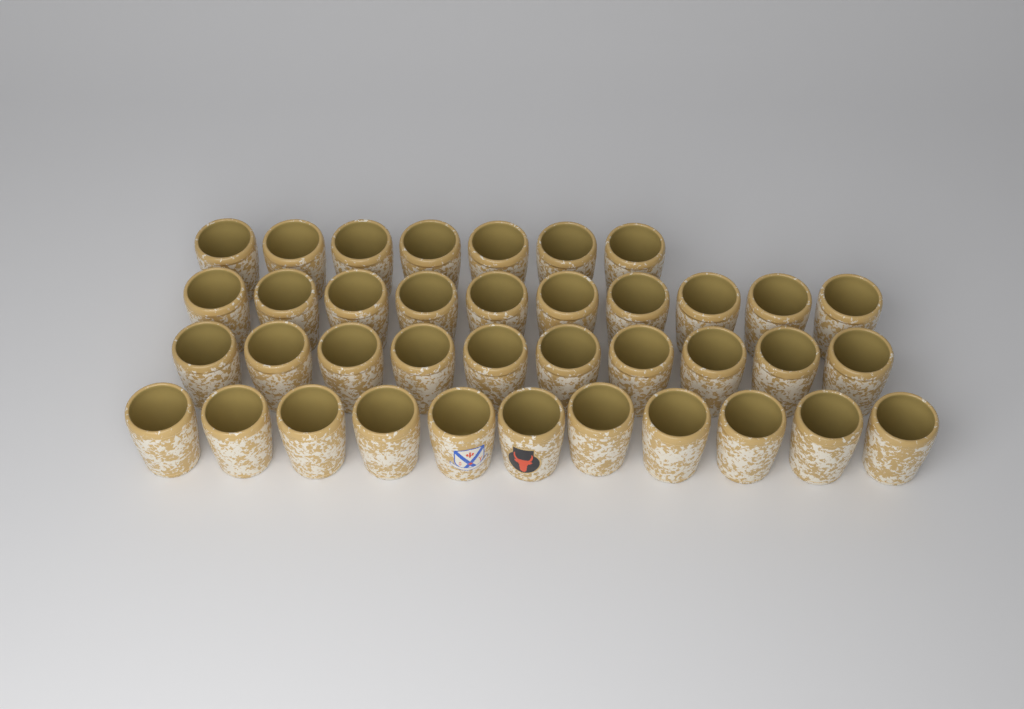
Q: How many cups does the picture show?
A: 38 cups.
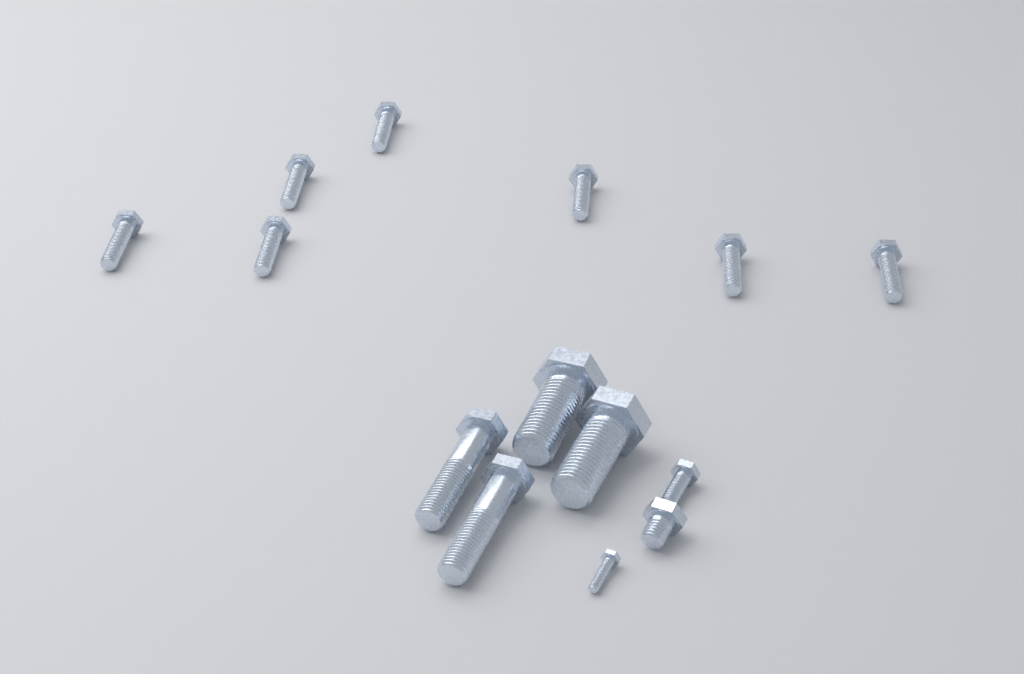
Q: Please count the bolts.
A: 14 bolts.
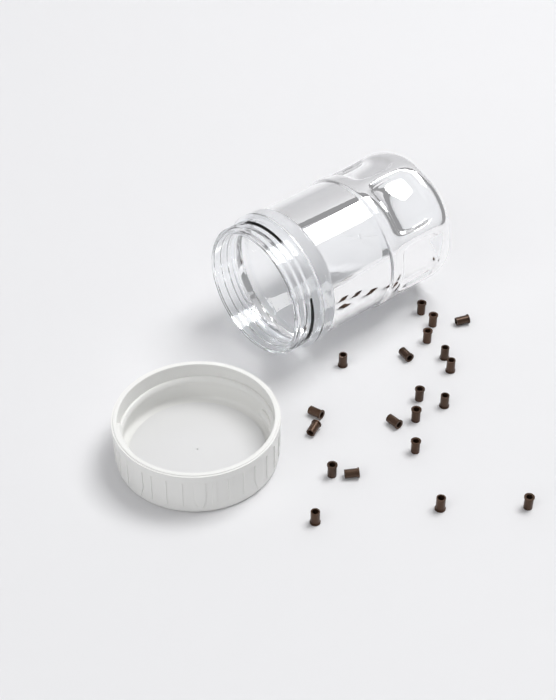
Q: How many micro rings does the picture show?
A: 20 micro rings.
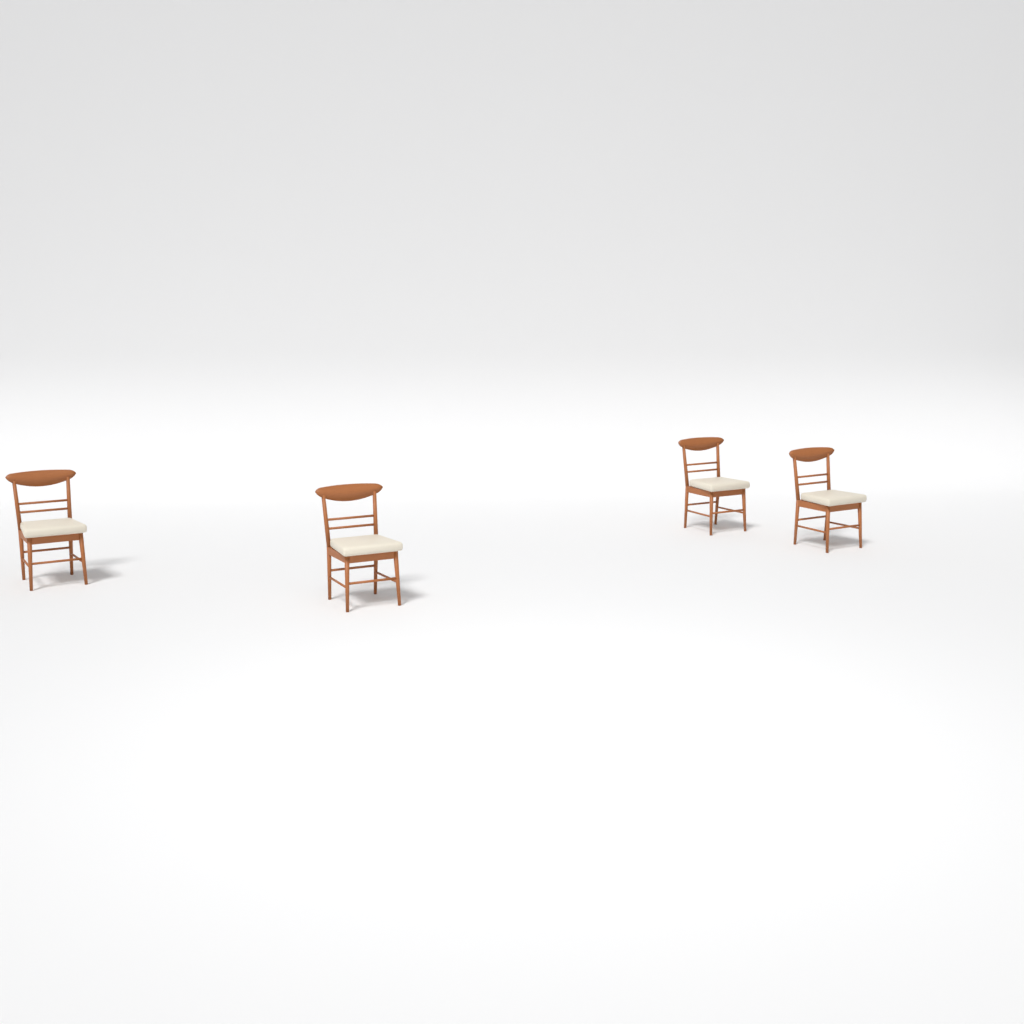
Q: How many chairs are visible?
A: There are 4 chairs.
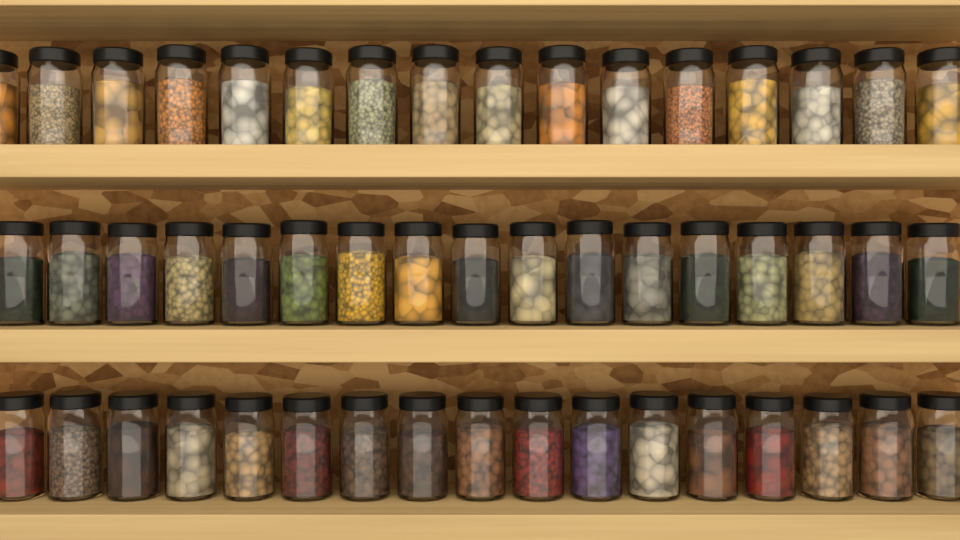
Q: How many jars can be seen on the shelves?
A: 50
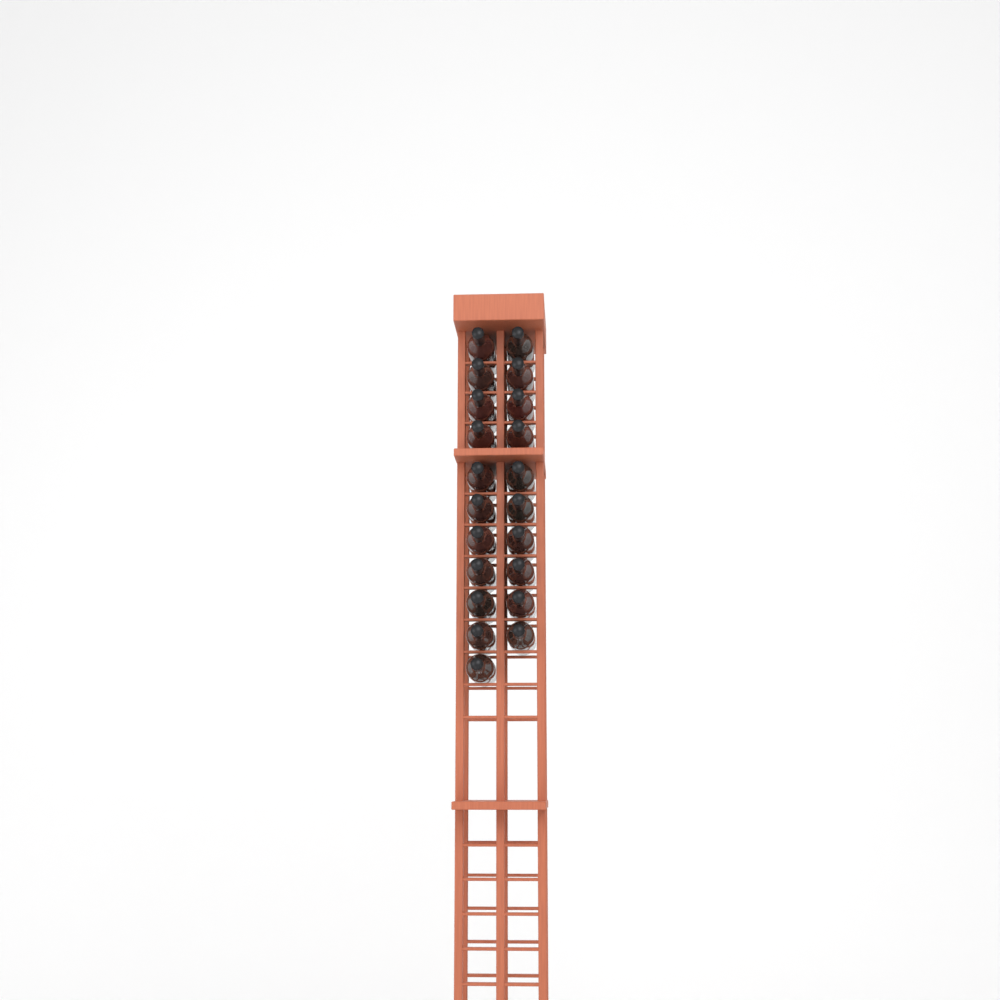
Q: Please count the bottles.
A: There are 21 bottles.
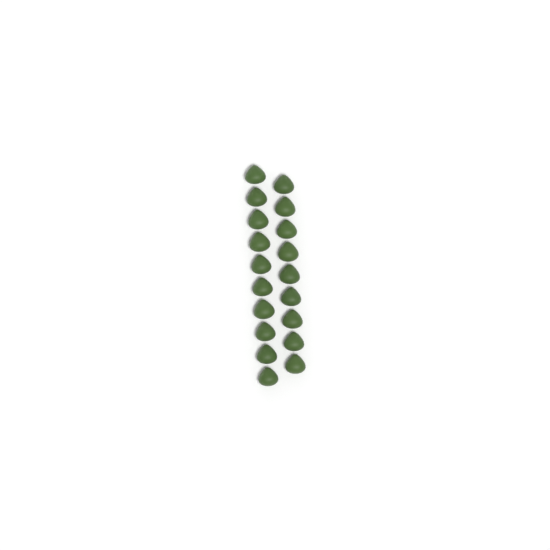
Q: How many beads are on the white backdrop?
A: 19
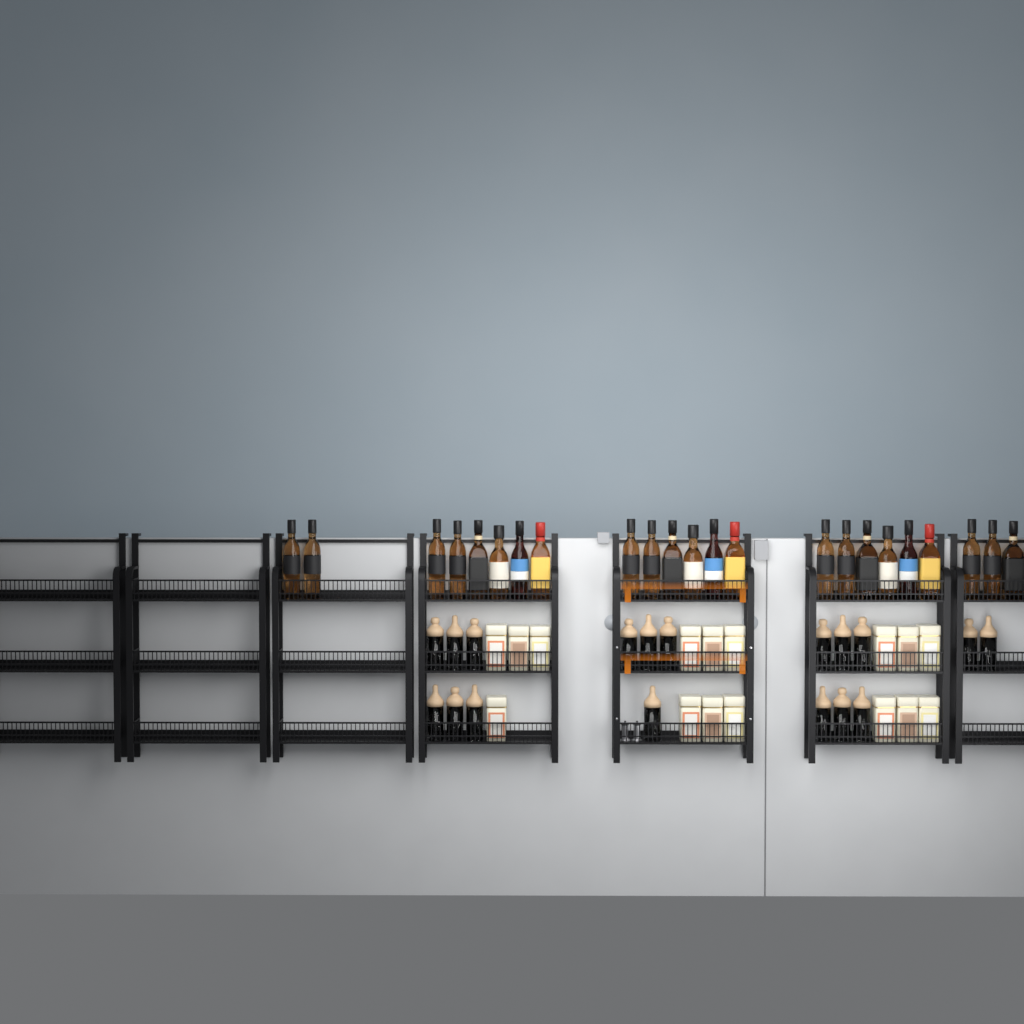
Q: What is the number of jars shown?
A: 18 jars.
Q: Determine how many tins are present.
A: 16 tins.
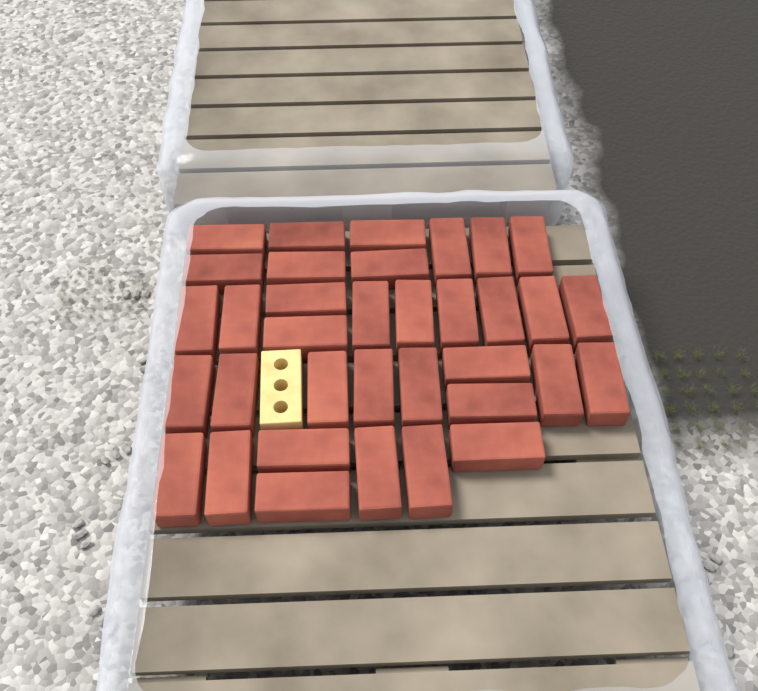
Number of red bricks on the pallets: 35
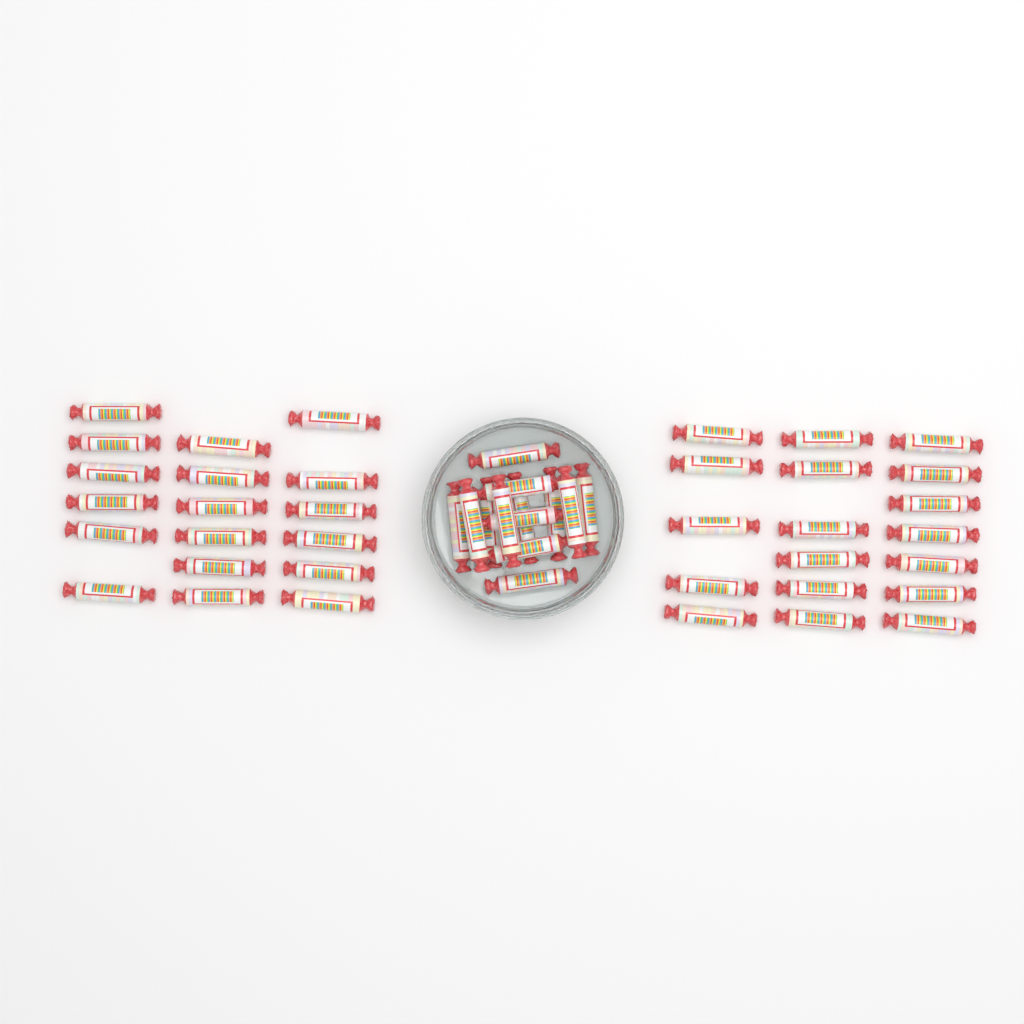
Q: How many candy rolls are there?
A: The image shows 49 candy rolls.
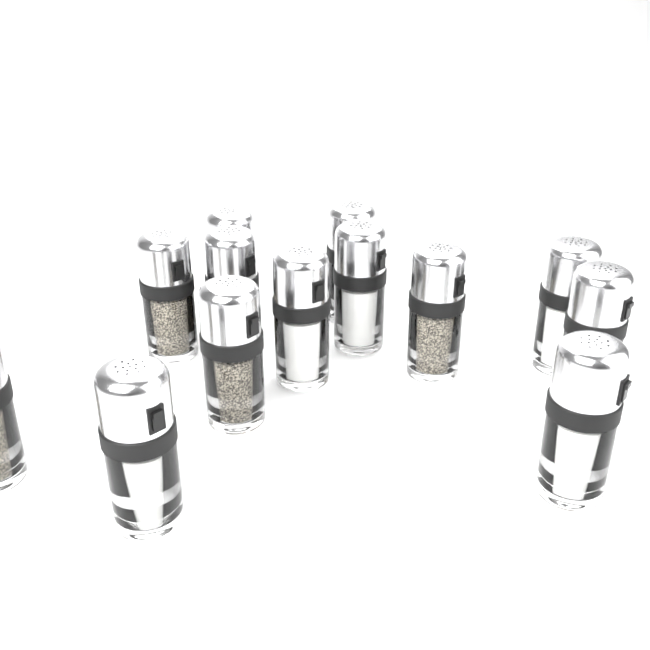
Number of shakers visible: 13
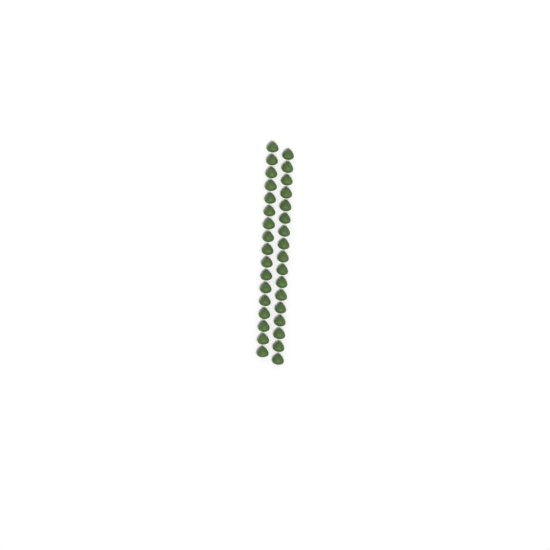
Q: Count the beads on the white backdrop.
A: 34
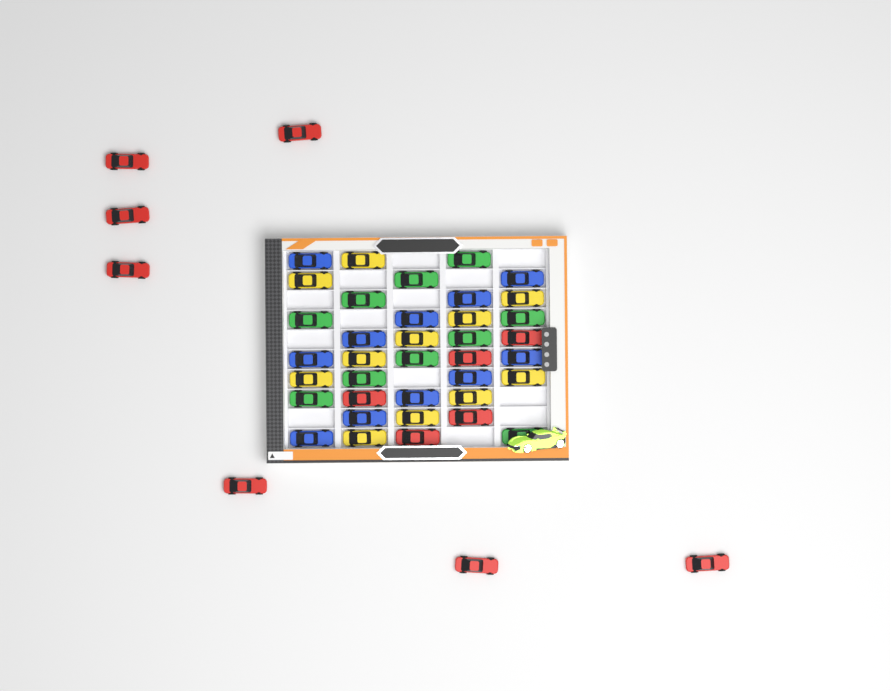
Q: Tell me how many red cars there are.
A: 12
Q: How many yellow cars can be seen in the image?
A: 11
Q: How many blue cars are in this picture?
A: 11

:: WHAT YOU SHOULD DO ::
Starting at the beginning of the material above and ending at the line that contains "Number of shakers visible: 13", format the lines as a numbered list with blank lines omitted. Leave the pictures out of your answer.

:: RESULT OF THIS EXERCISE ::
1. Q: How many cups does the picture show?
2. A: 38 cups.
3. Q: Please count the bolts.
4. A: 14 bolts.
5. Q: How many micro rings does the picture show?
6. A: 20 micro rings.
7. Q: How many chairs are visible?
8. A: There are 4 chairs.
9. Q: How many jars can be seen on the shelves?
10. A: 50
11. Q: Please count the bottles.
12. A: There are 21 bottles.
13. Q: How many beads are on the white backdrop?
14. A: 19
15. Q: What is the number of jars shown?
16. A: 18 jars.
17. Q: Determine how many tins are present.
18. A: 16 tins.
19. Number of red bricks on the pallets: 35
20. Q: How many candy rolls are there?
21. A: The image shows 49 candy rolls.
22. Number of shakers visible: 13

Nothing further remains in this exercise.